Yep, hope the joke is gotten!  Thanks

Comment by Arnold Tijerina on January 11, 2012 at 3:43pm

@Keith that's pretty funny right there

Comment by Keith Shetterly on January 11, 2012 at 3:40pm

Hmmm.  Somebody just privately registered ****edbytruecar.com, .net, .org.  

Comment by Arnold Tijerina on January 11, 2012 at 3:26pm

@Keith Im not proposing that as a solution (the 1099). Just thought it was an interesting idea to throw out there and get feedback on.

Comment by Arnold Tijerina on January 11, 2012 at 3:24pm

Seems the president of TrueCar commented on my blog post from today re: those domains [LINK]

Comment by James A. Ziegler on January 11, 2012 at 3:22pm

I am told the Rick Henrick Dealerships just gave TrueCar the boot, that's the big group I have been anticipating yesterday.  Pleased to see Hendrick showing the high road of great ethics. I have personally bought seven cars from them . 

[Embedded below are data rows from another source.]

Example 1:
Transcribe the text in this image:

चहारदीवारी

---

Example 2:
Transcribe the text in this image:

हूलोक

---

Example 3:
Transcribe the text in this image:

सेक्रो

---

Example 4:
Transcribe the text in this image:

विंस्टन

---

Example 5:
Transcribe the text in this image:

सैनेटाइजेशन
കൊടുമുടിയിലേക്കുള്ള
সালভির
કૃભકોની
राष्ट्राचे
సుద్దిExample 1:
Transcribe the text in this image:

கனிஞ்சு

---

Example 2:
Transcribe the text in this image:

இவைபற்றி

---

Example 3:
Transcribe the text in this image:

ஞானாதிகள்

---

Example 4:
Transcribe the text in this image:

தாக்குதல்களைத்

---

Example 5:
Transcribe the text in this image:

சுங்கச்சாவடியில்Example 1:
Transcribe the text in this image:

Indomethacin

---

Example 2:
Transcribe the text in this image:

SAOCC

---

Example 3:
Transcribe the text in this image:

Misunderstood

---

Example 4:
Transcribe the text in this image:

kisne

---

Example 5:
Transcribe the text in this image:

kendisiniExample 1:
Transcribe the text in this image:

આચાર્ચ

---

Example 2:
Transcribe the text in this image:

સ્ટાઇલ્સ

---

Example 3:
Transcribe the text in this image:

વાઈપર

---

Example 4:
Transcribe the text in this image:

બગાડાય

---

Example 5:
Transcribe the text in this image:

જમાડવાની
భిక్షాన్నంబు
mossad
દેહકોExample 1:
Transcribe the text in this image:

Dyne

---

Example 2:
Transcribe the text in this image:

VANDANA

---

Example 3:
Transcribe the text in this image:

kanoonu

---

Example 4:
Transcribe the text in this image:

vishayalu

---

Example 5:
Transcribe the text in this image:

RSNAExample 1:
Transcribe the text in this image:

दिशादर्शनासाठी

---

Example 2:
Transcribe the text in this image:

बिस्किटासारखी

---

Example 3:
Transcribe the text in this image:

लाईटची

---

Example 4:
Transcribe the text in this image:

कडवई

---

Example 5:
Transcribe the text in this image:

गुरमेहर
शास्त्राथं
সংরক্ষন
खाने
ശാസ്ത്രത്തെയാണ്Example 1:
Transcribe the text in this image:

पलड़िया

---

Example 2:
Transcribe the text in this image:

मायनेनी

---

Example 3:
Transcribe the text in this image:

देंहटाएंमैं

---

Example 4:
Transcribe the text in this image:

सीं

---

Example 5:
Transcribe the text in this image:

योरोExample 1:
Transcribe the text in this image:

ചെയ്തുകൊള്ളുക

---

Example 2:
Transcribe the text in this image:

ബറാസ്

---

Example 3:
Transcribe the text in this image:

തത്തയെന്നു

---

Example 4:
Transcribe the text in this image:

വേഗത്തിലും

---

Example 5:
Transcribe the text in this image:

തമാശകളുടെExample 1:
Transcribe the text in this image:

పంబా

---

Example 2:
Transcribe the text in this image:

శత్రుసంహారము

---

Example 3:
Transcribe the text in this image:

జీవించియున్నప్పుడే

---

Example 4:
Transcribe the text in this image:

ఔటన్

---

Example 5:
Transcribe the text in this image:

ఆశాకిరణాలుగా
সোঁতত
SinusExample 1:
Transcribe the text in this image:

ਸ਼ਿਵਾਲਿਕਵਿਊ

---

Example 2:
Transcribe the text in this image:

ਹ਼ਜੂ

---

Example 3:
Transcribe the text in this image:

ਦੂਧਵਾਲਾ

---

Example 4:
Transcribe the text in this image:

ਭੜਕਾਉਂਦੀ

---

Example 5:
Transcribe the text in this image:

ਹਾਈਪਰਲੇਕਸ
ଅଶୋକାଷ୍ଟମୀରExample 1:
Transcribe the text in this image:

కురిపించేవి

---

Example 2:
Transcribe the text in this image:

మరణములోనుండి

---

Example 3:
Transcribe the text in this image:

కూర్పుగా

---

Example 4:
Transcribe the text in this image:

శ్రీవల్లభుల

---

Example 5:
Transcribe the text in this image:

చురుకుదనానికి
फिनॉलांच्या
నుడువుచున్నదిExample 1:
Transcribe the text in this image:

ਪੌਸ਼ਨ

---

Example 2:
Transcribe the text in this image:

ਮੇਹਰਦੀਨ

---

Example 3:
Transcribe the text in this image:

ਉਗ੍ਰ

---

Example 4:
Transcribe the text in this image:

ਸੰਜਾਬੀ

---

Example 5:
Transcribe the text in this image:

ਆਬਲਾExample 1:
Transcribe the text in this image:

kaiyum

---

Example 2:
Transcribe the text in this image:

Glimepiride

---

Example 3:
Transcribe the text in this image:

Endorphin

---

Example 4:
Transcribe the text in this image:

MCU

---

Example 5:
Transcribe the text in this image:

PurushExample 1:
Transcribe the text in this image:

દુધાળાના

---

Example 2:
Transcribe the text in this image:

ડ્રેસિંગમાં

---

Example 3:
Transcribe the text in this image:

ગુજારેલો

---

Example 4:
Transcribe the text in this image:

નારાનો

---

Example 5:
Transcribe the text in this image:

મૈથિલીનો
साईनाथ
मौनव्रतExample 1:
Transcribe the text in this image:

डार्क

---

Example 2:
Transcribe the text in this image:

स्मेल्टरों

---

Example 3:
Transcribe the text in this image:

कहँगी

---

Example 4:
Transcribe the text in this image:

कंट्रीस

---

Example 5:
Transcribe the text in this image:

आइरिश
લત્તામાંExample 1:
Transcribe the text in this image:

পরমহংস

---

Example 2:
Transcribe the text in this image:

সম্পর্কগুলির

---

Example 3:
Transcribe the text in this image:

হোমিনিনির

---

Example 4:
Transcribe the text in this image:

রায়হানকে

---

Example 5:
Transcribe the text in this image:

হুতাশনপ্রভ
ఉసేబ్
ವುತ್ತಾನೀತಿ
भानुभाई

Comment by Keith Shetterly on January 11, 2012 at 3:22pm

It's just not smart to do business with people who can get that much money together but pay no attention to the laws and the risks they introduced to dealers except to attempt to exempt themselves and pass that liability on to dealers.  I don't want to speculate on lawsuits, but the broker's license they already had in CA appears to clearly be an attempt to CYA in that state--in which state they've been ruled last week that yes, they are a broker no matter what else they've said.  Risk to dealers is not mitigated by some change to their model--which may well be ruled to still be brokering, no matter what.  I don't suppose TrueCar is willing to step up and assume liability for all past and future litigation/fine issues for dealers having used and/or currenly using their product and associated products?

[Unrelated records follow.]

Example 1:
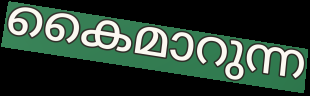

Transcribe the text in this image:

കൈമാറുന്ന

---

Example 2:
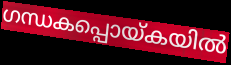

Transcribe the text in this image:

ഗന്ധകപ്പൊയ്കയിൽ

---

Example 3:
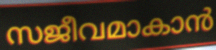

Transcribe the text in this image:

സജീവമാകാൻ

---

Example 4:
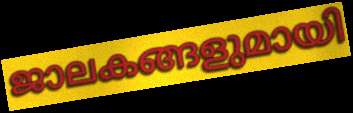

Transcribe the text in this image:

ജാലകങ്ങളുമായി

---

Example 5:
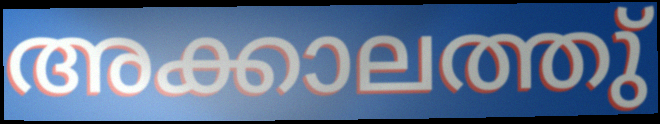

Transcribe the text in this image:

അക്കാലത്തു്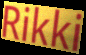
RikkiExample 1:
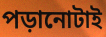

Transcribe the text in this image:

পড়ানোটাই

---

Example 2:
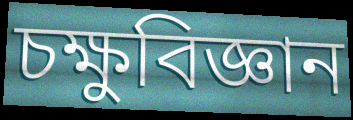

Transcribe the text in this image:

চক্ষুবিজ্ঞান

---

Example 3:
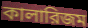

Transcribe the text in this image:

কালারিজম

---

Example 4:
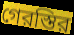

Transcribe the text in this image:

গেরস্তির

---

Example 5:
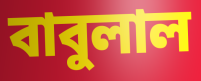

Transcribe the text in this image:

বাবুলাল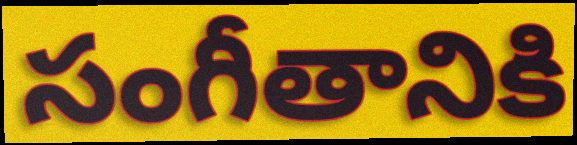
సంగీతానికి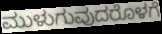
ಮುಳುಗುವುದರೊಳಗೆ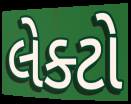
લેક્ટો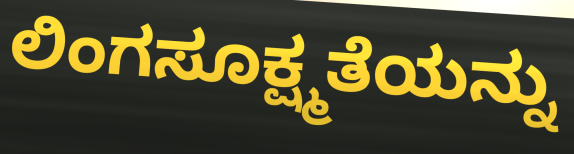
ಲಿಂಗಸೂಕ್ಷ್ಮತೆಯನ್ನುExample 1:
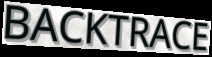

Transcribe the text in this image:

BACKTRACE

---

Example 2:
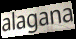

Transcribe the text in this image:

alagana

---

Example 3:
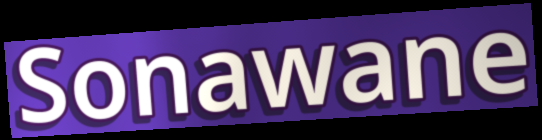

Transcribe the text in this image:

Sonawane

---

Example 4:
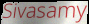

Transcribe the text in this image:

Sivasamy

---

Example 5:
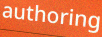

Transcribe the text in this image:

authoring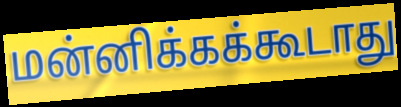
மன்னிக்கக்கூடாதுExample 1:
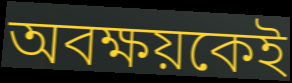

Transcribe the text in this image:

অবক্ষয়কেই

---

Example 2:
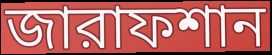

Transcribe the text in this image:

জারাফশান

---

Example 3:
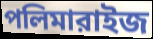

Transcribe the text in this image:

পলিমারাইজ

I doubt it.  That's my opinion, though I might be wrong.  Any dealer taking the "1099" advice better talk to their lawyer first.  I personally wouldn't want to be going around suggesting that as some blanket solution for some cases, whether I had a law degree or not.

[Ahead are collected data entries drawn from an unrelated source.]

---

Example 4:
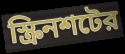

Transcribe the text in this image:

স্ক্রিনশটের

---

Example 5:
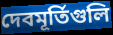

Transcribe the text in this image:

দেবমূর্তিগুলি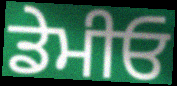
ਡੇਮੀਓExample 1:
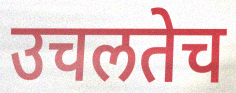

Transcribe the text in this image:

उचलतेच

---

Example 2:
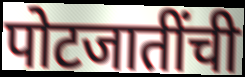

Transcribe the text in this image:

पोटजातींची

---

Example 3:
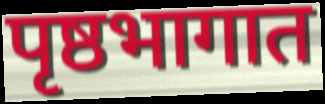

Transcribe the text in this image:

पृष्ठभागात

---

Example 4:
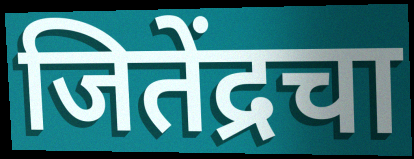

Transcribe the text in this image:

जितेंद्रचा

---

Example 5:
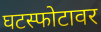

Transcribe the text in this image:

घटस्फोटावर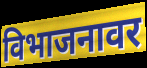
विभाजनावर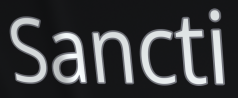
SanctiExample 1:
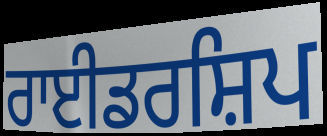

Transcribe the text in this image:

ਰਾਈਡਰਸ਼ਿਪ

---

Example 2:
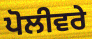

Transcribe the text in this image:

ਪੋਲੀਵਰੇ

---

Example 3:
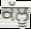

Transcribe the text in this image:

ਕੱਲੂ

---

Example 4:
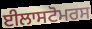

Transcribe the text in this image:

ਈਲਾਸਟੋਮਰਸ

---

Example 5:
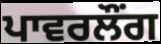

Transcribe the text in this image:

ਪਾਵਰਲੌਂਗ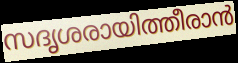
സദൃശരായിത്തീരാൻ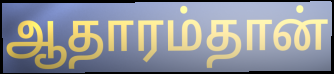
ஆதாரம்தான்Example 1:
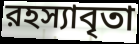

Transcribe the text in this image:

রহস্যাবৃতা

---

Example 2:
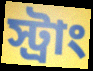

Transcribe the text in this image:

স্ট্রাং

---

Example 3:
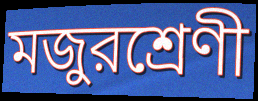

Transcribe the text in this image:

মজুরশ্রেণী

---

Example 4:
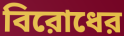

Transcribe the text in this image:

বিরোধের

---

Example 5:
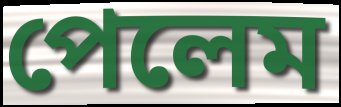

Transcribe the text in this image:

পেলেম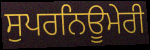
ਸੁਪਰਨਿਊਮੇਰੀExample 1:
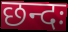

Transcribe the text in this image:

छन्दः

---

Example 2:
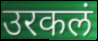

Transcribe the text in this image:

उरकलं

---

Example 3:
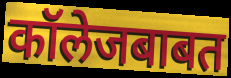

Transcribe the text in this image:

कॉलेजबाबत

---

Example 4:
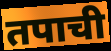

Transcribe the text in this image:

तपाची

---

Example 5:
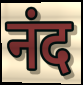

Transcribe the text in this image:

नंद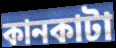
কানকাটাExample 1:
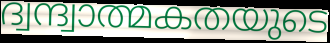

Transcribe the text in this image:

ദ്വന്ദ്വാത്മകതയുടെ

Comment by Michael Paulson on January 11, 2012 at 3:19pm

@James A. Ziegler: So the state won't prosecute the dealers (rightly so).  The point of the class action suite is to have a federal judge hand down a cease and desist order based on numerous state violations, bad business practices, etc.  This would kill the beast.  In the absense of the cease and desist order, the next goal is to put all of the dealers currently on TrueCar on notice that they may be part of the class and may have significant legal problems.  This will cause a further drop in the dealer count.  The last goal is to suck out current money and prevent future money from feeding the beast.  F'd by the dealer indeed!

Comment by James A. Ziegler on January 11, 2012 at 3:13pm

Va. said they will not prosecute past offenses BUT will vigorously investigate and pursue future business. Any dealer who does business with TrueCar gets what they deserve in that state, they have been warned.

Comment by Michael Paulson on January 11, 2012 at 3:09pm

How about a class action suit for dealers to recoup money spent and get damages for TrueCar putting them in harms way? This would have an arctic effect on any new investment dollars and may just suck up what is left of the $200M. Get a contingency lawyer on it so it doesn't cost the dealers anything. Hmmmm.....The best part is that TrueCar would have to share its customer list.  All of its customers would get a letter.   Wow!